START MATERIAL PROVIDED
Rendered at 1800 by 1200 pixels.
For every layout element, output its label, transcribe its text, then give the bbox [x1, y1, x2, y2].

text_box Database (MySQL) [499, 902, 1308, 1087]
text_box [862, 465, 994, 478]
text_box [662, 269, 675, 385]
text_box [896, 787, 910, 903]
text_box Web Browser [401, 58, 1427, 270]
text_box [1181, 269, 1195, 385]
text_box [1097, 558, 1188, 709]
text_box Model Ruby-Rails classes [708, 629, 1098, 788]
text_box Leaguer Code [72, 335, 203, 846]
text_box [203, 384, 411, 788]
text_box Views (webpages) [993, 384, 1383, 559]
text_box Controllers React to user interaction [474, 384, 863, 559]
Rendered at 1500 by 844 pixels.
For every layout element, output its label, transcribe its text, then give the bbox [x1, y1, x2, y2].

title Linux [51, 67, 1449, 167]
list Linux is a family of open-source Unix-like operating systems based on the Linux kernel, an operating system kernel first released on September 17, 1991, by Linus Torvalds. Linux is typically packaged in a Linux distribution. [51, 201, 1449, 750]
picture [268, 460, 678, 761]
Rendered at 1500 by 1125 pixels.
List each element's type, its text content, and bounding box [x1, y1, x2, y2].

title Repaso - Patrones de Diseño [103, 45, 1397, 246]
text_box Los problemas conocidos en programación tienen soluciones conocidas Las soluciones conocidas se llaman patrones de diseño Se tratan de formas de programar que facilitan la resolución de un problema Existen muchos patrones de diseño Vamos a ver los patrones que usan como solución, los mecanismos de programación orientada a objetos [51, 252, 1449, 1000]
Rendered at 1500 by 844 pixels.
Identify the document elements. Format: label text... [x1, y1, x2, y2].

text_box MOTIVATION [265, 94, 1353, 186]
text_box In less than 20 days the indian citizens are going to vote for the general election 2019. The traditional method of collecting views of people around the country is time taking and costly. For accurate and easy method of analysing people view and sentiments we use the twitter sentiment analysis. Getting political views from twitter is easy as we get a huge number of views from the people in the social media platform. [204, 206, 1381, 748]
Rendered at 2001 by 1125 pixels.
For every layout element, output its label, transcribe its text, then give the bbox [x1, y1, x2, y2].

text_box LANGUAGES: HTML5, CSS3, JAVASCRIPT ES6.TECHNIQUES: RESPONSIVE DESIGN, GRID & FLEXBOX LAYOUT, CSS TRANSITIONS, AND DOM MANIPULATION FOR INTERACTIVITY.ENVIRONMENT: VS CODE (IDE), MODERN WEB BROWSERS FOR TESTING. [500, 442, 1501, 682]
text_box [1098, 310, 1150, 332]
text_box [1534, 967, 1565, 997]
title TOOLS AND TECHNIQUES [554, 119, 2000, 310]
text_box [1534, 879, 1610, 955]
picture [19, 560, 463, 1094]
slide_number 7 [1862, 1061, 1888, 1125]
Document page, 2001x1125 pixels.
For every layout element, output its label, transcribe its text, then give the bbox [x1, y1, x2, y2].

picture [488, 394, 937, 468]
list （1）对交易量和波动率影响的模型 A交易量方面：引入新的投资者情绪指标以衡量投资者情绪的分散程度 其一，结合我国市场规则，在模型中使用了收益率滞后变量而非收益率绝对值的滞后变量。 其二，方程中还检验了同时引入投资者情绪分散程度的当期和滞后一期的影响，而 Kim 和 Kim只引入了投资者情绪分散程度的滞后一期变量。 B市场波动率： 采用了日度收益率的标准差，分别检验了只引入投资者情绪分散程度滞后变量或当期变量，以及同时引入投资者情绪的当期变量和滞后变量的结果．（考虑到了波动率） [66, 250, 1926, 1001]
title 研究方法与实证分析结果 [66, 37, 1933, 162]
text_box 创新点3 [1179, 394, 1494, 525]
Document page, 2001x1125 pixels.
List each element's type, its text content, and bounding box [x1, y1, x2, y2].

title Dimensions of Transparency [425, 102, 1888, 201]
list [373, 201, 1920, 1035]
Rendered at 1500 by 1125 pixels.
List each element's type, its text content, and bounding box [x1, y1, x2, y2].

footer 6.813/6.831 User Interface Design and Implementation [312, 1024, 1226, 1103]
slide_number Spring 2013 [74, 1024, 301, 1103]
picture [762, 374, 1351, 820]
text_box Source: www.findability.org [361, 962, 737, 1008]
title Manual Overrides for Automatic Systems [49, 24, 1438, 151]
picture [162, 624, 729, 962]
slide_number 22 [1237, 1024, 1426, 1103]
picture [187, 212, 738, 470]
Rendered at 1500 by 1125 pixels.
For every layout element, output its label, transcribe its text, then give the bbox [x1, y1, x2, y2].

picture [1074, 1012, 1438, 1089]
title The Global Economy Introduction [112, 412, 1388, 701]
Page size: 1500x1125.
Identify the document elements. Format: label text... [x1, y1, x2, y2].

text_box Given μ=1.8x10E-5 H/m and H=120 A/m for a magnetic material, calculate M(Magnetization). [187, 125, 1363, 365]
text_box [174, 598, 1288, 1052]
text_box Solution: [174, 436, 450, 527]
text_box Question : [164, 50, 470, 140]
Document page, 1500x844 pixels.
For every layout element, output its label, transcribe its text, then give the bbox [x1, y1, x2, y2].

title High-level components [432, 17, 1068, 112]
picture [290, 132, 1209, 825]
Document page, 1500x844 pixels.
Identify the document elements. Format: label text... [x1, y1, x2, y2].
END MATERIAL PROVIDED
__REQUEST__. The whole listing above is to be transcribed exactly, line for line.

__SOLUTION TO THIS EXERCISE__.
Rendered at 1800 by 1200 pixels.
For every layout element, output its label, transcribe its text, then give the bbox [x1, y1, x2, y2].

text_box Database (MySQL) [499, 902, 1308, 1087]
text_box [862, 465, 994, 478]
text_box [662, 269, 675, 385]
text_box [896, 787, 910, 903]
text_box Web Browser [401, 58, 1427, 270]
text_box [1181, 269, 1195, 385]
text_box [1097, 558, 1188, 709]
text_box Model Ruby-Rails classes [708, 629, 1098, 788]
text_box Leaguer Code [72, 335, 203, 846]
text_box [203, 384, 411, 788]
text_box Views (webpages) [993, 384, 1383, 559]
text_box Controllers React to user interaction [474, 384, 863, 559]
Rendered at 1500 by 844 pixels.
For every layout element, output its label, transcribe its text, then give the bbox [x1, y1, x2, y2].

title Linux [51, 67, 1449, 167]
list Linux is a family of open-source Unix-like operating systems based on the Linux kernel, an operating system kernel first released on September 17, 1991, by Linus Torvalds. Linux is typically packaged in a Linux distribution. [51, 201, 1449, 750]
picture [268, 460, 678, 761]
Rendered at 1500 by 1125 pixels.
List each element's type, its text content, and bounding box [x1, y1, x2, y2].

title Repaso - Patrones de Diseño [103, 45, 1397, 246]
text_box Los problemas conocidos en programación tienen soluciones conocidas Las soluciones conocidas se llaman patrones de diseño Se tratan de formas de programar que facilitan la resolución de un problema Existen muchos patrones de diseño Vamos a ver los patrones que usan como solución, los mecanismos de programación orientada a objetos [51, 252, 1449, 1000]
Rendered at 1500 by 844 pixels.
Identify the document elements. Format: label text... [x1, y1, x2, y2].

text_box MOTIVATION [265, 94, 1353, 186]
text_box In less than 20 days the indian citizens are going to vote for the general election 2019. The traditional method of collecting views of people around the country is time taking and costly. For accurate and easy method of analysing people view and sentiments we use the twitter sentiment analysis. Getting political views from twitter is easy as we get a huge number of views from the people in the social media platform. [204, 206, 1381, 748]
Rendered at 2001 by 1125 pixels.
For every layout element, output its label, transcribe its text, then give the bbox [x1, y1, x2, y2].

text_box LANGUAGES: HTML5, CSS3, JAVASCRIPT ES6.TECHNIQUES: RESPONSIVE DESIGN, GRID & FLEXBOX LAYOUT, CSS TRANSITIONS, AND DOM MANIPULATION FOR INTERACTIVITY.ENVIRONMENT: VS CODE (IDE), MODERN WEB BROWSERS FOR TESTING. [500, 442, 1501, 682]
text_box [1098, 310, 1150, 332]
text_box [1534, 967, 1565, 997]
title TOOLS AND TECHNIQUES [554, 119, 2000, 310]
text_box [1534, 879, 1610, 955]
picture [19, 560, 463, 1094]
slide_number 7 [1862, 1061, 1888, 1125]
Document page, 2001x1125 pixels.
For every layout element, output its label, transcribe its text, then give the bbox [x1, y1, x2, y2].

picture [488, 394, 937, 468]
list （1）对交易量和波动率影响的模型 A交易量方面：引入新的投资者情绪指标以衡量投资者情绪的分散程度 其一，结合我国市场规则，在模型中使用了收益率滞后变量而非收益率绝对值的滞后变量。 其二，方程中还检验了同时引入投资者情绪分散程度的当期和滞后一期的影响，而 Kim 和 Kim只引入了投资者情绪分散程度的滞后一期变量。 B市场波动率： 采用了日度收益率的标准差，分别检验了只引入投资者情绪分散程度滞后变量或当期变量，以及同时引入投资者情绪的当期变量和滞后变量的结果．（考虑到了波动率） [66, 250, 1926, 1001]
title 研究方法与实证分析结果 [66, 37, 1933, 162]
text_box 创新点3 [1179, 394, 1494, 525]
Document page, 2001x1125 pixels.
List each element's type, its text content, and bounding box [x1, y1, x2, y2].

title Dimensions of Transparency [425, 102, 1888, 201]
list [373, 201, 1920, 1035]
Rendered at 1500 by 1125 pixels.
List each element's type, its text content, and bounding box [x1, y1, x2, y2].

footer 6.813/6.831 User Interface Design and Implementation [312, 1024, 1226, 1103]
slide_number Spring 2013 [74, 1024, 301, 1103]
picture [762, 374, 1351, 820]
text_box Source: www.findability.org [361, 962, 737, 1008]
title Manual Overrides for Automatic Systems [49, 24, 1438, 151]
picture [162, 624, 729, 962]
slide_number 22 [1237, 1024, 1426, 1103]
picture [187, 212, 738, 470]
Rendered at 1500 by 1125 pixels.
For every layout element, output its label, transcribe its text, then give the bbox [x1, y1, x2, y2].

picture [1074, 1012, 1438, 1089]
title The Global Economy Introduction [112, 412, 1388, 701]
Page size: 1500x1125.
Identify the document elements. Format: label text... [x1, y1, x2, y2].

text_box Given μ=1.8x10E-5 H/m and H=120 A/m for a magnetic material, calculate M(Magnetization). [187, 125, 1363, 365]
text_box [174, 598, 1288, 1052]
text_box Solution: [174, 436, 450, 527]
text_box Question : [164, 50, 470, 140]
Document page, 1500x844 pixels.
For every layout element, output its label, transcribe its text, then give the bbox [x1, y1, x2, y2].

title High-level components [432, 17, 1068, 112]
picture [290, 132, 1209, 825]
Document page, 1500x844 pixels.
Identify the document elements. Format: label text... [x1, y1, x2, y2].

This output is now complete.